[Collected data entries]
———

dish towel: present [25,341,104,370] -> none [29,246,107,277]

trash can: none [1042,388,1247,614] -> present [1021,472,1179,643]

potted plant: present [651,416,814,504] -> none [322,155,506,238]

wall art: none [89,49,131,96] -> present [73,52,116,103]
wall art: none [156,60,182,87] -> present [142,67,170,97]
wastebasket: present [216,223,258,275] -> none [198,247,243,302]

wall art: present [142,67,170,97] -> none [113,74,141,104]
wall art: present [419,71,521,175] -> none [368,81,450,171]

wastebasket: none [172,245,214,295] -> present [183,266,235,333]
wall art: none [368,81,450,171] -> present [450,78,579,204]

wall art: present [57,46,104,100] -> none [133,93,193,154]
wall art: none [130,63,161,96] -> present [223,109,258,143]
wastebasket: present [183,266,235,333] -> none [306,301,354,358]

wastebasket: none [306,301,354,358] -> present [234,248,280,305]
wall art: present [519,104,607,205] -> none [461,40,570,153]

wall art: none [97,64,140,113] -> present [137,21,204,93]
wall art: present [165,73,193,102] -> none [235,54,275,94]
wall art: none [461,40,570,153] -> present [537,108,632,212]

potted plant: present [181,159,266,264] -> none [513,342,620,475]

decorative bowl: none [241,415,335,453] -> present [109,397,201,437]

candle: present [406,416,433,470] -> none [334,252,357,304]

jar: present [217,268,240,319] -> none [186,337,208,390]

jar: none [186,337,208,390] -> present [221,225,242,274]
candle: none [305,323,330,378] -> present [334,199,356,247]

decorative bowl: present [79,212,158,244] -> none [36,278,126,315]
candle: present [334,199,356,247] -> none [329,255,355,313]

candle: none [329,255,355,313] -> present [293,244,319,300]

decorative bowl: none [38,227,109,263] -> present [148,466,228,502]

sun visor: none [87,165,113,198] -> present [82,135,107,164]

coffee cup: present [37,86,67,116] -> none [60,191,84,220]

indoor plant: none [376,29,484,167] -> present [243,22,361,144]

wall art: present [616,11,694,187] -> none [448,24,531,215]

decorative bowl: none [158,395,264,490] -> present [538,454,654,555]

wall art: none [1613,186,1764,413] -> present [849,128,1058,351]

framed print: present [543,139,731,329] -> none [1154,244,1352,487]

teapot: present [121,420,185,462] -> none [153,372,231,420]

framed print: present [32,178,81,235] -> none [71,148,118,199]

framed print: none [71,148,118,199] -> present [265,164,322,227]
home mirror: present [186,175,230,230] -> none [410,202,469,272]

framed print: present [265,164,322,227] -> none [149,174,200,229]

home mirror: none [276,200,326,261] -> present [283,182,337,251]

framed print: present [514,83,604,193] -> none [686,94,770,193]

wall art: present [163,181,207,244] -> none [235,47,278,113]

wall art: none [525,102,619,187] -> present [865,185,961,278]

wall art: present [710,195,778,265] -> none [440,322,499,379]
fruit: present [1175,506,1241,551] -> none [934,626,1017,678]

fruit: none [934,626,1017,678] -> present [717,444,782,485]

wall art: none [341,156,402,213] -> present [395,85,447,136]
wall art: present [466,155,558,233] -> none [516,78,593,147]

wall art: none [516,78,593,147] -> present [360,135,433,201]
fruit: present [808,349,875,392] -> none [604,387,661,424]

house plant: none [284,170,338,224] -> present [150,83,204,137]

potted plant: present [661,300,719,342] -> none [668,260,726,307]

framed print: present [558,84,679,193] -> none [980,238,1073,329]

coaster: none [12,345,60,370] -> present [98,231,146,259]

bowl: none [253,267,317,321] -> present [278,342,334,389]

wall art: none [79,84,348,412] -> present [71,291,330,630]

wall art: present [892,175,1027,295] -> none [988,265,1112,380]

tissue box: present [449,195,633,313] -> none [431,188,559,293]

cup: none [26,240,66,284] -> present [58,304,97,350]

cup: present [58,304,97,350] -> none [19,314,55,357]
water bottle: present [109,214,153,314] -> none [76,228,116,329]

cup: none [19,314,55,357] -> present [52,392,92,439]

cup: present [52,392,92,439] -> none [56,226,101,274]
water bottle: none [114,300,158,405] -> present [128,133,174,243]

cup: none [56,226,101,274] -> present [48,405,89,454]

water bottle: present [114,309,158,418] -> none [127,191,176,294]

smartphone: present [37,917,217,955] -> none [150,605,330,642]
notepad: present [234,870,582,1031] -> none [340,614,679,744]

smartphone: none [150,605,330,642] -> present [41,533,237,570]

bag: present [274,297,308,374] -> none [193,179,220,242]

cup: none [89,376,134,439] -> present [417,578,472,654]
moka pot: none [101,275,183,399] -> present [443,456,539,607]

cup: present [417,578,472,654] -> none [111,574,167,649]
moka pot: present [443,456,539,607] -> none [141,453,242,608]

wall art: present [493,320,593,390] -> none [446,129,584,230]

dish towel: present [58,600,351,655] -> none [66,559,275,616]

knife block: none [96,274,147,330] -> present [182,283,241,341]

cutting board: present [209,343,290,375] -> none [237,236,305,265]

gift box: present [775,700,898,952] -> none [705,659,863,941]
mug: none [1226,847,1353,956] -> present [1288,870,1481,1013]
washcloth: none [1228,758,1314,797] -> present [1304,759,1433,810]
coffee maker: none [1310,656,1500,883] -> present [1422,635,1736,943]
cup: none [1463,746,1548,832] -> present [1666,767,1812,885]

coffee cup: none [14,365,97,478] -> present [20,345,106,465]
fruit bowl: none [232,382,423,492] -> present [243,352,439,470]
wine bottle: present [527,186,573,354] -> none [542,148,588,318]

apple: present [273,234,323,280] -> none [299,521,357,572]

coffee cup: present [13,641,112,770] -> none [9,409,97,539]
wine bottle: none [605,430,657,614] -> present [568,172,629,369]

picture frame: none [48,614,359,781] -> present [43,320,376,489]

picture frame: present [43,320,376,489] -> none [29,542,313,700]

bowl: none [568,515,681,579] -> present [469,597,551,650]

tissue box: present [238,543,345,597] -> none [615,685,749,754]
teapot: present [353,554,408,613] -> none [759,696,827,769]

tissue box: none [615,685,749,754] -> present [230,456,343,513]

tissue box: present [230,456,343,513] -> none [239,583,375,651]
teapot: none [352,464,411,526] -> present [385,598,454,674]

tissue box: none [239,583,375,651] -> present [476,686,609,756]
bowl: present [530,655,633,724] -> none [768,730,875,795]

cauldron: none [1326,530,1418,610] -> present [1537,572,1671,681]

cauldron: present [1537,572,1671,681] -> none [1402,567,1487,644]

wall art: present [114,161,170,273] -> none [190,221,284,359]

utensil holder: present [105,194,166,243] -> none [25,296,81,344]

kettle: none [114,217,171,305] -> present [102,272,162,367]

———

Task directions ::
Your task is to quote, without any alteration, the lines running from the top of the records to the line that holds "wall art: none [368,81,450,171]", both included.

Response box ::
dish towel: present [25,341,104,370] -> none [29,246,107,277]

trash can: none [1042,388,1247,614] -> present [1021,472,1179,643]

potted plant: present [651,416,814,504] -> none [322,155,506,238]

wall art: none [89,49,131,96] -> present [73,52,116,103]
wall art: none [156,60,182,87] -> present [142,67,170,97]
wastebasket: present [216,223,258,275] -> none [198,247,243,302]

wall art: present [142,67,170,97] -> none [113,74,141,104]
wall art: present [419,71,521,175] -> none [368,81,450,171]

wastebasket: none [172,245,214,295] -> present [183,266,235,333]
wall art: none [368,81,450,171] -> present [450,78,579,204]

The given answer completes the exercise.